Il patriarca va alla guerra contro l'Isis
Fin dall’inizio dell’espansione califfale tra la Siria e l’Iraq, il patriarca di Baghdad, Louis Raphaël I Sako, ha alzato la voce cercando di far capire che o il “cancro” (sua definizione più volte ripetuta) viene eliminato alla radice, estirpandolo con ogni mezzo possibile (compresi i soldati sul terreno), o non ci sarà nulla da fare. Lontano dai prudenziali equilibrismi vaticani e dai paragoni tra i jihadisti che sgozzano preti sull’altare e battezzati cattolici che ammazzano suocere esasperanti, Sako nel fine settimana ha scritto e fatto pubblicare sul sito del patriarcato una lunga nota in cui ribadisce che “è tempo di fermare l’avanzata del cancro”.

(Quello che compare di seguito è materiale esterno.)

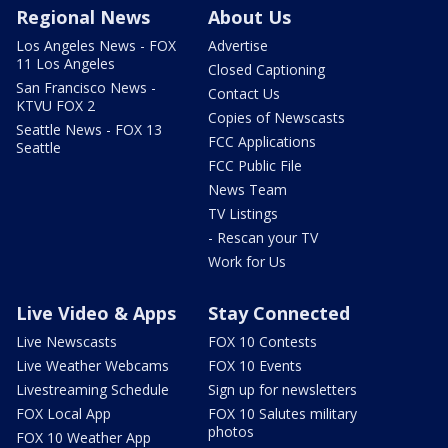
Regional News
About Us
Los Angeles News - FOX
Advertise
11 Los Angeles
Closed Captioning
San Francisco News -
Contact Us
KTVU FOX 2
Copies of Newscasts
Seattle News - FOX 13
FCC Applications
Seattle
FCC Public File
News Team
TV Listings
- Rescan your TV
Work for Us
Live Video & Apps
Stay Connected
Live Newscasts
FOX 10 Contests
Live Weather Webcams
FOX 10 Events
Livestreaming Schedule
Sign up for newsletters
FOX Local App
FOX 10 Salutes military
photos
FOX 10 Weather App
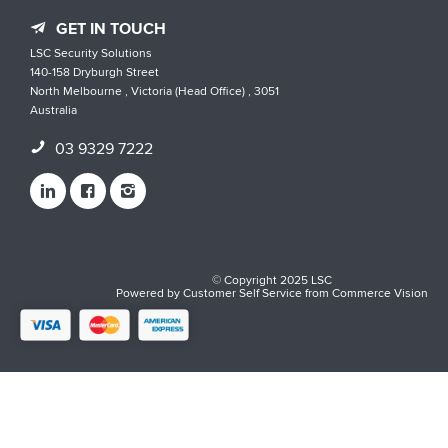
GET IN TOUCH
LSC Security Solutions
140-158 Dryburgh Street
North Melbourne , Victoria (Head Office) , 3051
Australia
03 9329 7222
© Copyright 2025 LSC
Powered by
Customer Self Service
from
Commerce Vision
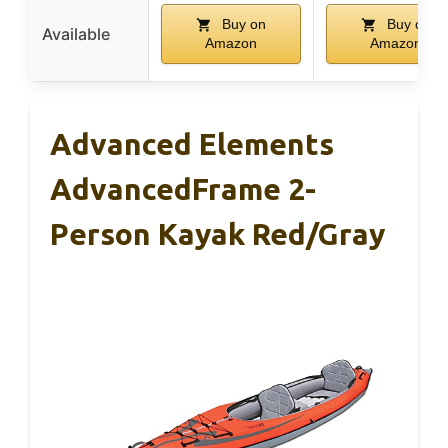
Buy on
Buy on
Available
Amazon
Amazon
Advanced Elements
AdvancedFrame 2-
Person Kayak Red/Gray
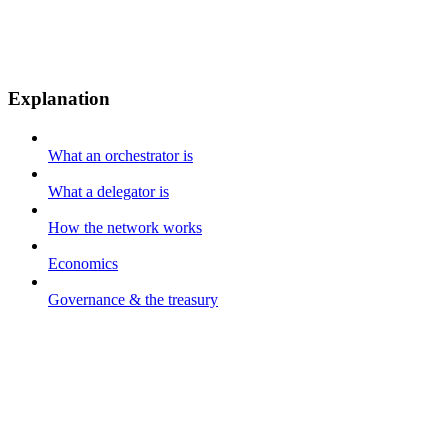
Explanation
What an orchestrator is
What a delegator is
How the network works
Economics
Governance & the treasury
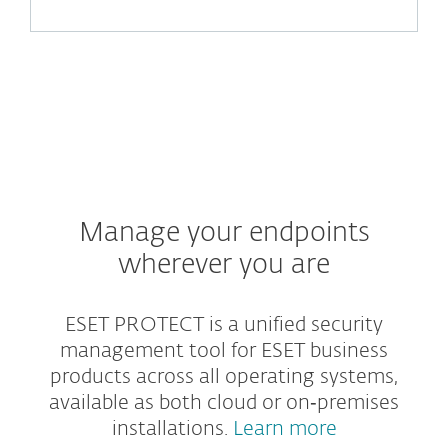
Manage your endpoints
wherever you are
ESET PROTECT is a unified security
management tool for ESET business
products across all operating systems,
available as both cloud or on‑premises
installations.
Learn more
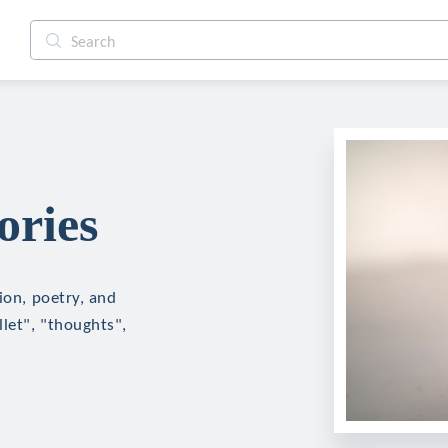
ories
ion, poetry, and
llet", "thoughts",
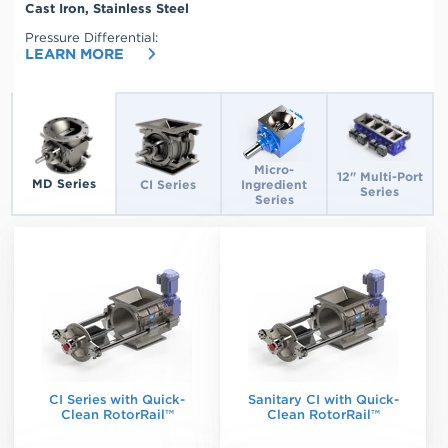
Cast Iron, Stainless Steel
High Temperature Range:
Multi-Port 12 x 48 RAL, 2.84
450°F Max
Pressure Differential:
C.F.R.
LEARN MORE
Select
a
valve
to
learn
more
Micro-
12" Multi-Port
MD Series
CI Series
Ingredient
Series
Series
CI Series with Quick-
Sanitary CI with Quick-
Clean RotorRail™
Clean RotorRail™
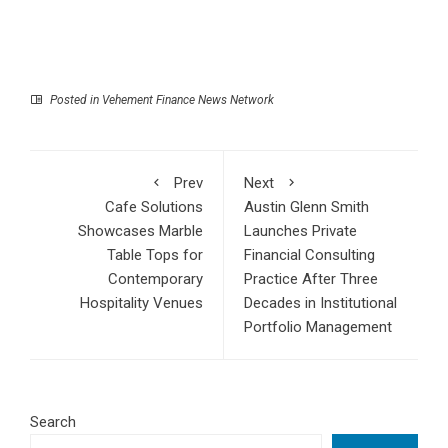
Posted in
Vehement Finance News Network
Prev
Next
Cafe Solutions
Austin Glenn Smith
Showcases Marble
Launches Private
Table Tops for
Financial Consulting
Contemporary
Practice After Three
Hospitality Venues
Decades in Institutional
Portfolio Management
Search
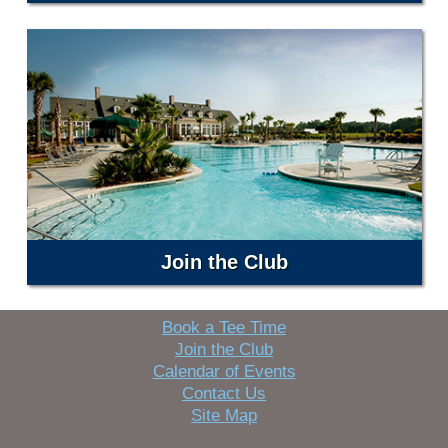
Join the Club
Book a Tee Time
Join the Club
Calendar of Events
Contact Us
Site Map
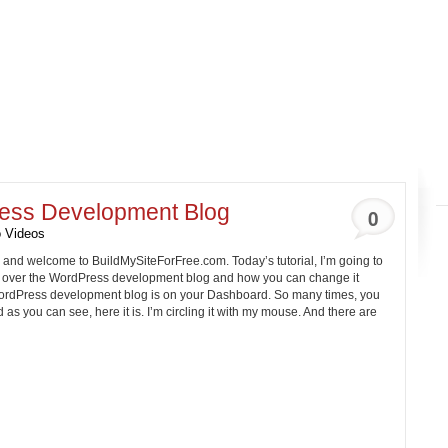
ess Development Blog
0
 Videos
, and welcome to
BuildMySiteForFree.com
. Today’s tutorial, I’m going to
 over the WordPress development blog and how you can change it
e WordPress development blog is on your Dashboard. So many times, you
 as you can see, here it is. I’m circling it with my mouse. And there are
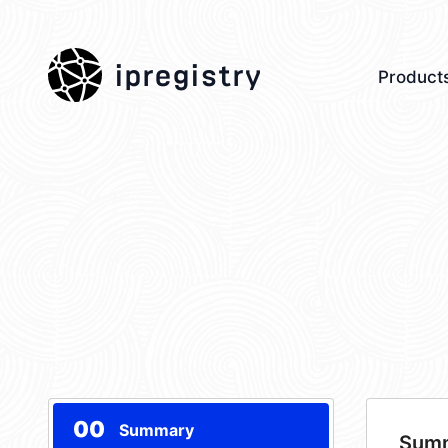
ipregistry
Product
00
Summary
Sum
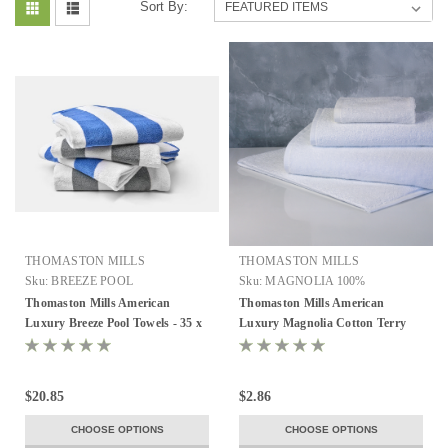
Sort By:
THOMASTON MILLS
THOMASTON MILLS
Sku:
BREEZE POOL
Sku:
MAGNOLIA 100%
Thomaston Mills American
Thomaston Mills American
Luxury Breeze Pool Towels - 35 x
Luxury Magnolia Cotton Terry
70, 21 lb/dz, Case of 24
Towels - White, All Sizes
$20.85
$2.86
CHOOSE OPTIONS
CHOOSE OPTIONS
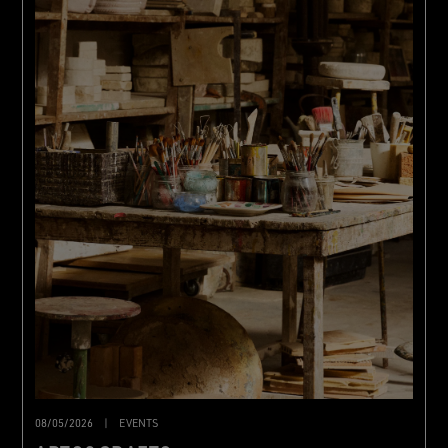
08/05/2026
|
EVENTS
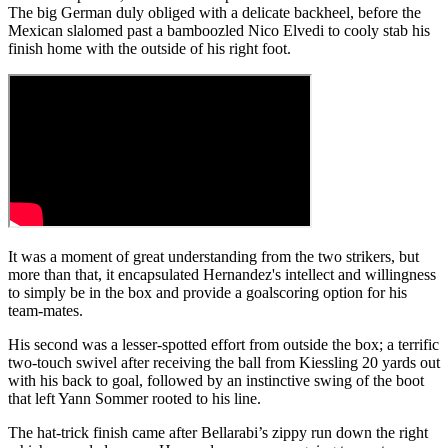
The big German duly obliged with a delicate backheel, before the
Mexican slalomed past a bamboozled Nico Elvedi to cooly stab his
finish home with the outside of his right foot.
It was a moment of great understanding from the two strikers, but
more than that, it encapsulated Hernandez's intellect and willingness
to simply be in the box and provide a goalscoring option for his
team-mates.
His second was a lesser-spotted effort from outside the box; a terrific
two-touch swivel after receiving the ball from Kiessling 20 yards out
with his back to goal, followed by an instinctive swing of the boot
that left Yann Sommer rooted to his line.
The hat-trick finish came after Bellarabi’s zippy run down the right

Cari musulmani e non musulmani, “non è questo il momento giusto per affrontare seriamente e non superficialmente questa situazione?”, si domanda. Si dice che la maggioranza dei musulmani è “neutrale, di mentalità aperta e disposta a lavorare sodo per il bene dei loro paesi e dei loro concittadini”. Bene, e allora “la loro iniziativa dovrebbe consistere in una posizione unita e forte, per fermare la diffusione del cancro jihadista”. Quel che bisogna fare, soprattutto, è “mettere fine a ciò che lo Stato islamico sta proclamando, cioè che l’unica strada per garantirsi il Paradiso è ammazzare persone innocenti usando cinture esplosive, autobomba, coltelli. I musulmani dovrbbero mostrare il vero volto dell’islam al mondo e confermare che l’estremismo è contrario al loro credo”. Finora, aggiunge, abbiamo sentito solo “sermoni religiosi e fatwa che hanno come obiettivo i cristiani”, come quello in cui si invitano i fedeli a pregare “affinchè Dio renda tutte le mogli cristiane vedove e i loro figli orfani”.